Welcome to the first of my daily blog updates on our 2018 trip to Sierra Leone and Ghana. Each day I’ll be sending back an update of our experiences and photos of our work and the many friends we will be reunited with in each country. Our January 2018 trip includes former SHGO Director (who I enlisted all the way from Oregon to join me and serve as logistical director for the trip) Ashley Emerson and two of my brilliant Social Entrepreneurship students at Clark University – Carmen Wise and Krissy Truesdale.
I’ve been traveling back and forth to eight developing countries representing the Diaspora staff of Seven Hills Foundation since 2010. Since then, we’ve been blessed to now support over 17,000 men, women, and children who are often poor beyond description. I do this to honor the 1500+ employees of Seven Hills (out of 3900) who came to the United States as either immigrants or refugees and chose Seven Hills Foundation as a place to work and dedicate their talents to those in America with a variety of life challenges and disabilities. I speak to groups around New England often about both the social and net economic value immigrants bring to the communities in which they live. We at Seven Hills are so grateful to all of our staff colleagues for the work they do and, in particular, to those who left their homelands to come here and support our work. In turn, I have always felt an obligation to support their loved ones in the countries they left behind.

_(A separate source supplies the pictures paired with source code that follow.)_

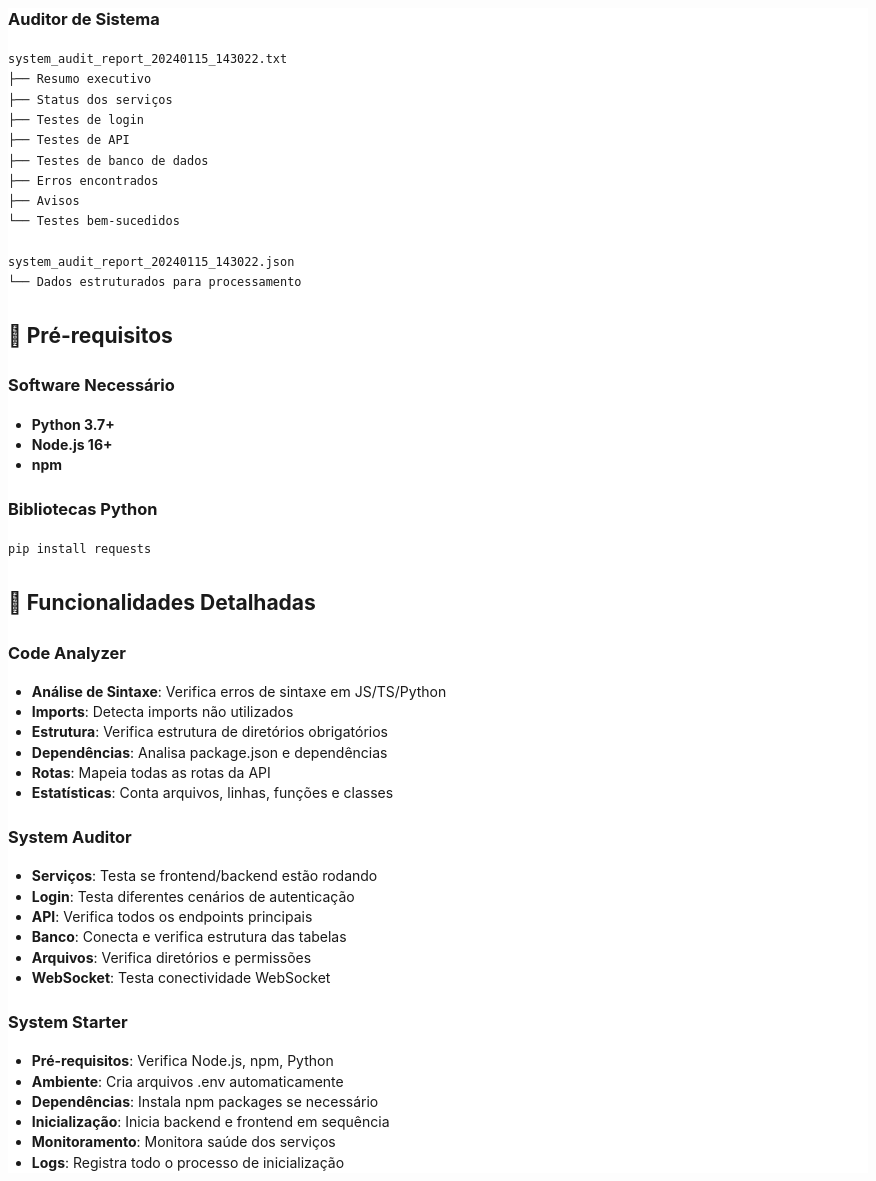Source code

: ### Auditor de Sistema
```
system_audit_report_20240115_143022.txt
├── Resumo executivo
├── Status dos serviços
├── Testes de login
├── Testes de API
├── Testes de banco de dados
├── Erros encontrados
├── Avisos
└── Testes bem-sucedidos

system_audit_report_20240115_143022.json
└── Dados estruturados para processamento
```

## 🔧 Pré-requisitos

### Software Necessário
- **Python 3.7+**
- **Node.js 16+**
- **npm**

### Bibliotecas Python
```bash
pip install requests
```

## 🎯 Funcionalidades Detalhadas

### Code Analyzer
- **Análise de Sintaxe**: Verifica erros de sintaxe em JS/TS/Python
- **Imports**: Detecta imports não utilizados
- **Estrutura**: Verifica estrutura de diretórios obrigatórios
- **Dependências**: Analisa package.json e dependências
- **Rotas**: Mapeia todas as rotas da API
- **Estatísticas**: Conta arquivos, linhas, funções e classes

### System Auditor
- **Serviços**: Testa se frontend/backend estão rodando
- **Login**: Testa diferentes cenários de autenticação
- **API**: Verifica todos os endpoints principais
- **Banco**: Conecta e verifica estrutura das tabelas
- **Arquivos**: Verifica diretórios e permissões
- **WebSocket**: Testa conectividade WebSocket

### System Starter
- **Pré-requisitos**: Verifica Node.js, npm, Python
- **Ambiente**: Cria arquivos .env automaticamente
- **Dependências**: Instala npm packages se necessário
- **Inicialização**: Inicia backend e frontend em sequência
- **Monitoramento**: Monitora saúde dos serviços
- **Logs**: Registra todo o processo de inicialização
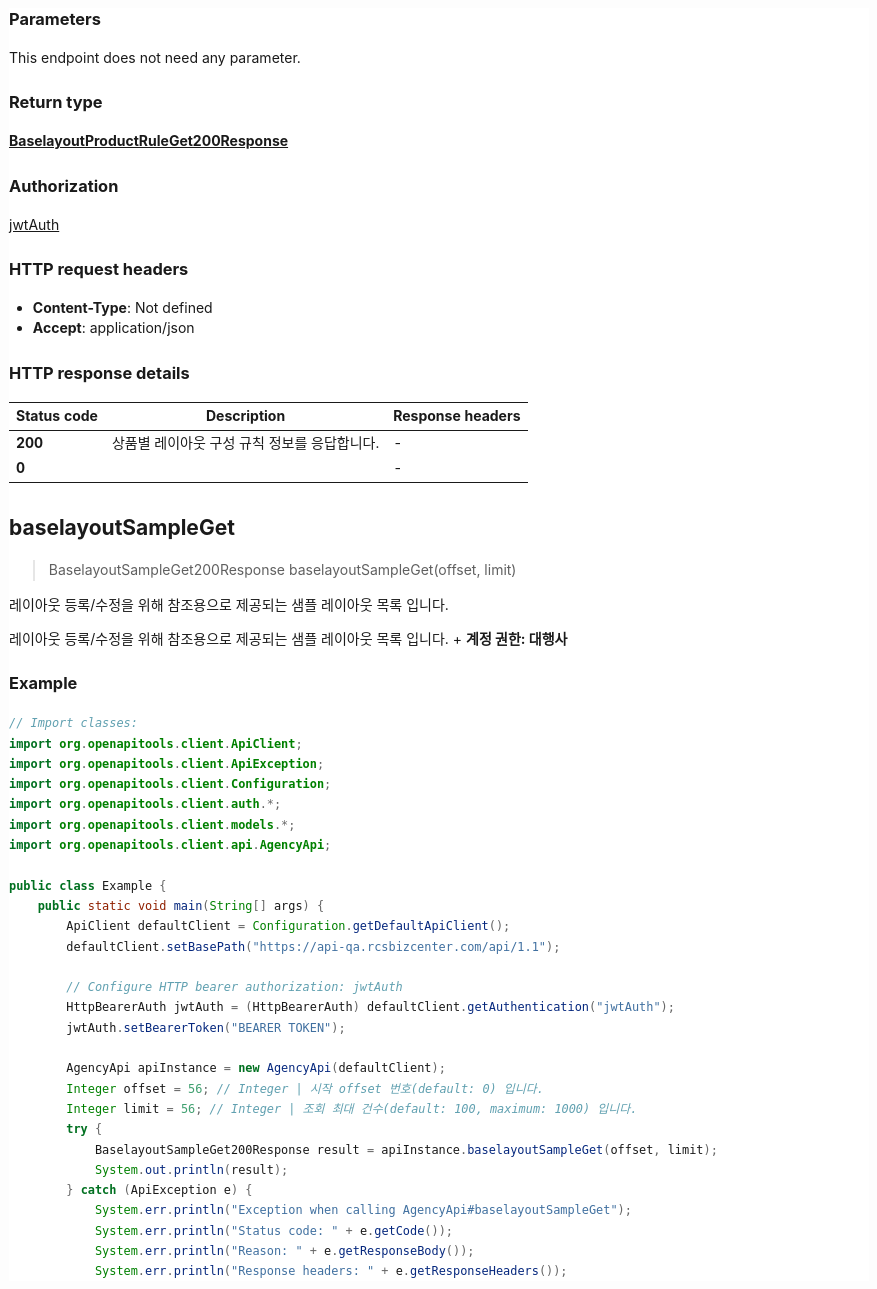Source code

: ### Parameters

This endpoint does not need any parameter.

### Return type

[**BaselayoutProductRuleGet200Response**](BaselayoutProductRuleGet200Response.md)

### Authorization

[jwtAuth](../README.md#jwtAuth)

### HTTP request headers

- **Content-Type**: Not defined
- **Accept**: application/json


### HTTP response details
| Status code | Description | Response headers |
|-------------|-------------|------------------|
| **200** | 상품별 레이아웃 구성 규칙 정보를 응답합니다.  |  -  |
| **0** |  |  -  |


## baselayoutSampleGet

> BaselayoutSampleGet200Response baselayoutSampleGet(offset, limit)

레이아웃 등록/수정을 위해 참조용으로 제공되는 샘플 레이아웃 목록 입니다. 

레이아웃 등록/수정을 위해 참조용으로 제공되는 샘플 레이아웃 목록 입니다.      + **계정 권한: 대행사** 

### Example

```java
// Import classes:
import org.openapitools.client.ApiClient;
import org.openapitools.client.ApiException;
import org.openapitools.client.Configuration;
import org.openapitools.client.auth.*;
import org.openapitools.client.models.*;
import org.openapitools.client.api.AgencyApi;

public class Example {
    public static void main(String[] args) {
        ApiClient defaultClient = Configuration.getDefaultApiClient();
        defaultClient.setBasePath("https://api-qa.rcsbizcenter.com/api/1.1");
        
        // Configure HTTP bearer authorization: jwtAuth
        HttpBearerAuth jwtAuth = (HttpBearerAuth) defaultClient.getAuthentication("jwtAuth");
        jwtAuth.setBearerToken("BEARER TOKEN");

        AgencyApi apiInstance = new AgencyApi(defaultClient);
        Integer offset = 56; // Integer | 시작 offset 번호(default: 0) 입니다.
        Integer limit = 56; // Integer | 조회 최대 건수(default: 100, maximum: 1000) 입니다.
        try {
            BaselayoutSampleGet200Response result = apiInstance.baselayoutSampleGet(offset, limit);
            System.out.println(result);
        } catch (ApiException e) {
            System.err.println("Exception when calling AgencyApi#baselayoutSampleGet");
            System.err.println("Status code: " + e.getCode());
            System.err.println("Reason: " + e.getResponseBody());
            System.err.println("Response headers: " + e.getResponseHeaders());
```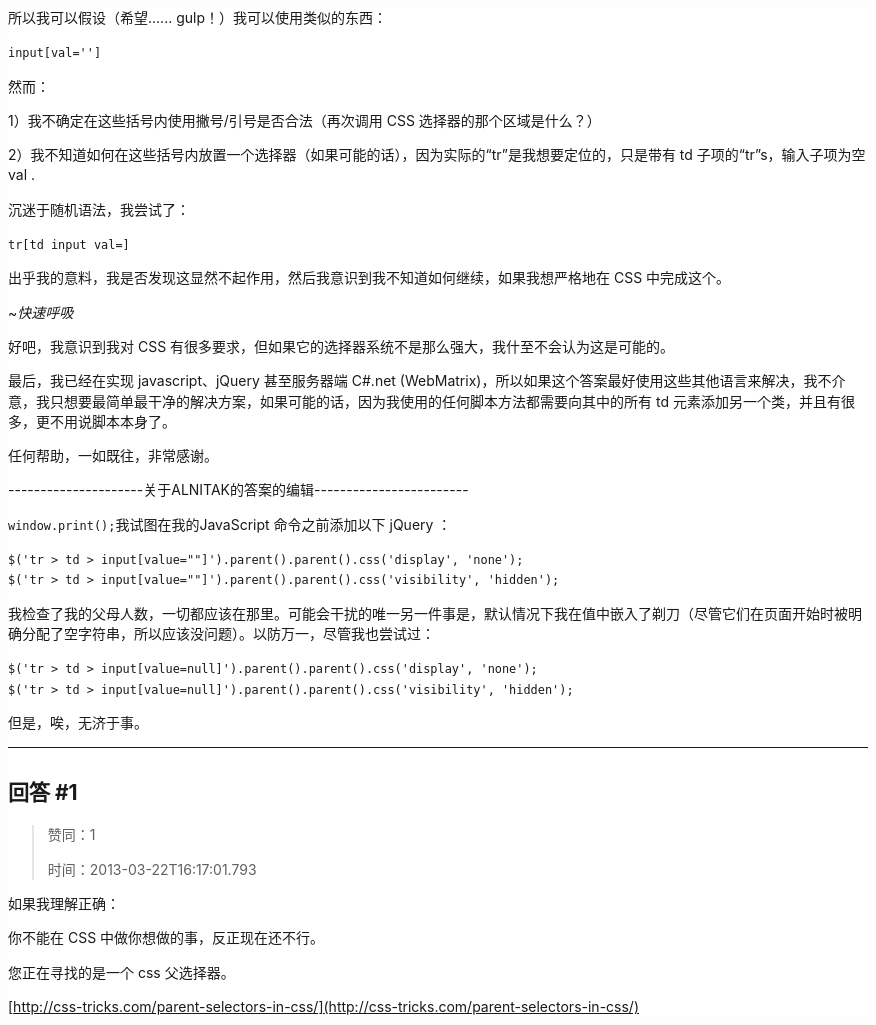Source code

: 所以我可以假设（希望...... gulp！）我可以使用类似的东西：

```
input[val=''] 
```

然而：

1）我不确定在这些括号内使用撇号/引号是否合法（再次调用 CSS 选择器的那个区域是什么？）

2）我不知道如何在这些括号内放置一个选择器（如果可能的话），因为实际的“tr”是我想要定位的，只是带有 td 子项的“tr”s，输入子项为空 val .

沉迷于随机语法，我尝试了：

```
tr[td input val=] 
```

出乎我的意料，我是否发现这显然不起作用，然后我意识到我不知道如何继续，如果我想严格地在 CSS 中完成这个。

~*快速呼吸*

好吧，我意识到我对 CSS 有很多要求，但如果它的选择器系统不是那么强大，我什至不会认为这是可能的。

最后，我已经在实现 javascript、jQuery 甚至服务器端 C#.net (WebMatrix)，所以如果这个答案最好使用这些其他语言来解决，我不介意，我只想要最简单最干净的解决方案，如果可能的话，因为我使用的任何脚本方法都需要向其中的所有 td 元素添加另一个类，并且有很多，更不用说脚本本身了。

任何帮助，一如既往，非常感谢。

---------------------关于ALNITAK的答案的编辑------------------------

`window.print();`我试图在我的JavaScript 命令之前添加以下 jQuery ：

```
$('tr > td > input[value=""]').parent().parent().css('display', 'none');
$('tr > td > input[value=""]').parent().parent().css('visibility', 'hidden'); 
```

我检查了我的父母人数，一切都应该在那里。可能会干扰的唯一另一件事是，默认情况下我在值中嵌入了剃刀（尽管它们在页面开始时被明确分配了空字符串，所以应该没问题）。以防万一，尽管我也尝试过：

```
$('tr > td > input[value=null]').parent().parent().css('display', 'none');
$('tr > td > input[value=null]').parent().parent().css('visibility', 'hidden'); 
```

但是，唉，无济于事。

* * *

## 回答 #1

> 赞同：1
> 
> 时间：2013-03-22T16:17:01.793

如果我理解正确：

你不能在 CSS 中做你想做的事，反正现在还不行。

您正在寻找的是一个 css 父选择器。

[http://css-tricks.com/parent-selectors-in-css/](http://css-tricks.com/parent-selectors-in-css/)
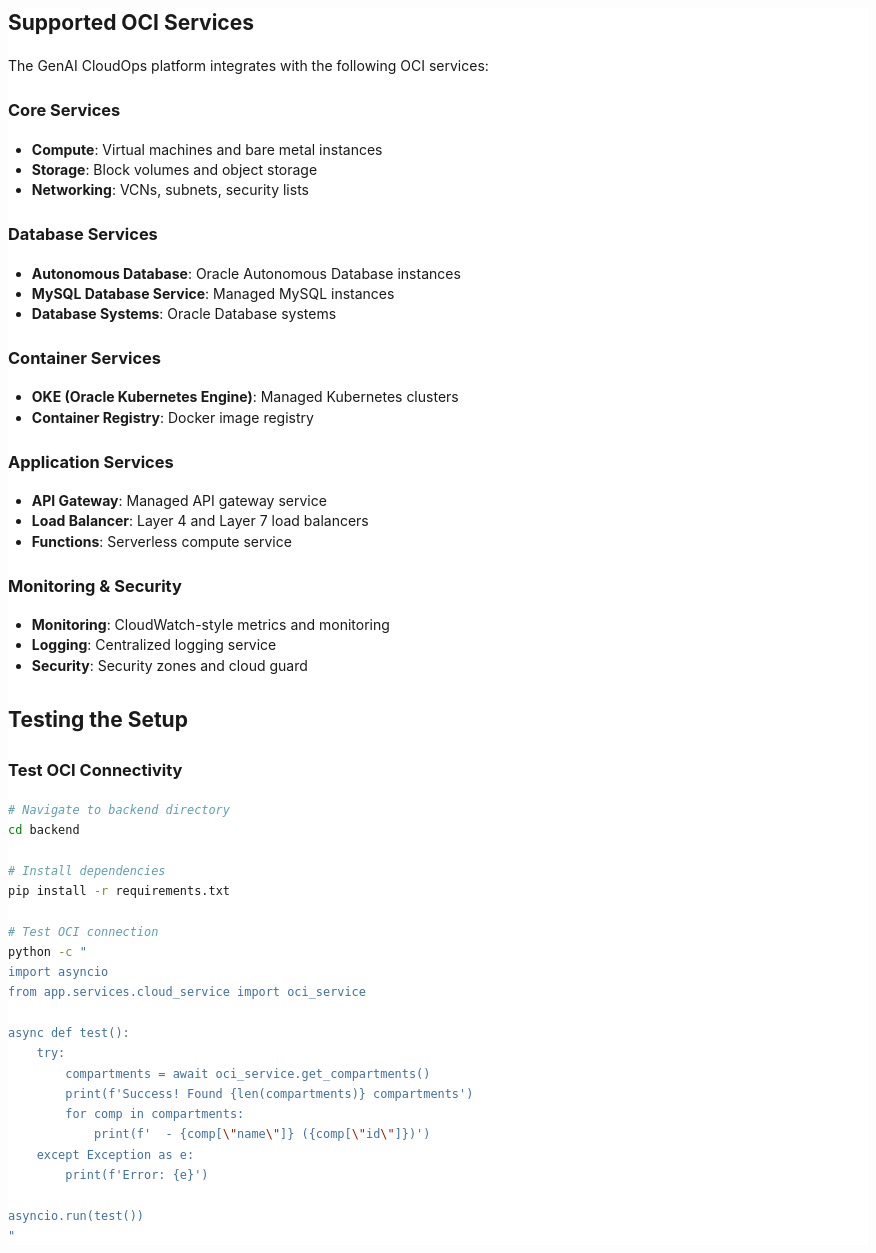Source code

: ## Supported OCI Services

The GenAI CloudOps platform integrates with the following OCI services:

### Core Services
- **Compute**: Virtual machines and bare metal instances
- **Storage**: Block volumes and object storage
- **Networking**: VCNs, subnets, security lists

### Database Services  
- **Autonomous Database**: Oracle Autonomous Database instances
- **MySQL Database Service**: Managed MySQL instances
- **Database Systems**: Oracle Database systems

### Container Services
- **OKE (Oracle Kubernetes Engine)**: Managed Kubernetes clusters
- **Container Registry**: Docker image registry

### Application Services
- **API Gateway**: Managed API gateway service
- **Load Balancer**: Layer 4 and Layer 7 load balancers
- **Functions**: Serverless compute service

### Monitoring & Security
- **Monitoring**: CloudWatch-style metrics and monitoring
- **Logging**: Centralized logging service
- **Security**: Security zones and cloud guard

## Testing the Setup

### Test OCI Connectivity
```bash
# Navigate to backend directory
cd backend

# Install dependencies
pip install -r requirements.txt

# Test OCI connection
python -c "
import asyncio
from app.services.cloud_service import oci_service

async def test():
    try:
        compartments = await oci_service.get_compartments()
        print(f'Success! Found {len(compartments)} compartments')
        for comp in compartments:
            print(f'  - {comp[\"name\"]} ({comp[\"id\"]})')
    except Exception as e:
        print(f'Error: {e}')

asyncio.run(test())
"
```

In Ghana, we support – through Seven Hills Global Outreach – 4000 individuals through our extensive “microloan” initiative to farming families throughout the Tema district and beyond. Our partner in Ghana is Barbara Asempa and her nonprofit organization Home of Care and Protection (HOCAP). We return this January to explore the possibility of bringing a “cold storage” social business to the Tema district so that farmers can retain their harvested crops longer and sell to market at prices which can sustain their families.
In Sierra Leone, we provide support to over 13,000 women and children in 22 villages throughout the greater Bo region of south central Sierra Leone. In Bo and the surrounding region, we have a four acre campus which has grown to include a primary care medical clinic, a maternal (birthing) center, and a school for over 150 primary school children, and public health outreach (clean water wells and village toilets) to 22 remote villages. In the city of Bo, we have built – all through donors – a primary and secondary school for 400 children which is now the best academically achieving school in Bo. My efforts now are to bring solar powered electricity to both our campus and the city school; where there has never been electricity!
The work of SHGO has always been meant to broaden our humanitarian efforts and to support our Seven Hills staff. In these regards, we’ve succeeded. However, much needs to be done to uplift the poorest of the poor who struggle for the simplest of things; clean water so that children under 5 don’t die due to diarrheal disease; one toilet for an entire village; primary education for village children who walk five miles to our campus; one decent meal a day which we offer through SHGO; and basic maternal and primary healthcare available at our medical clinic; or the dignity of “work” which our microloan initiatives in Ghana and Sierra Leone offer.
Please join me starting Thursday, January 4 as I post daily updates on our experiences. I want to thank Ashley, Krissy, and Carmen for joining me on this trip as I know they will offer so much (and receive so much in return) to everyone we meet in West Africa.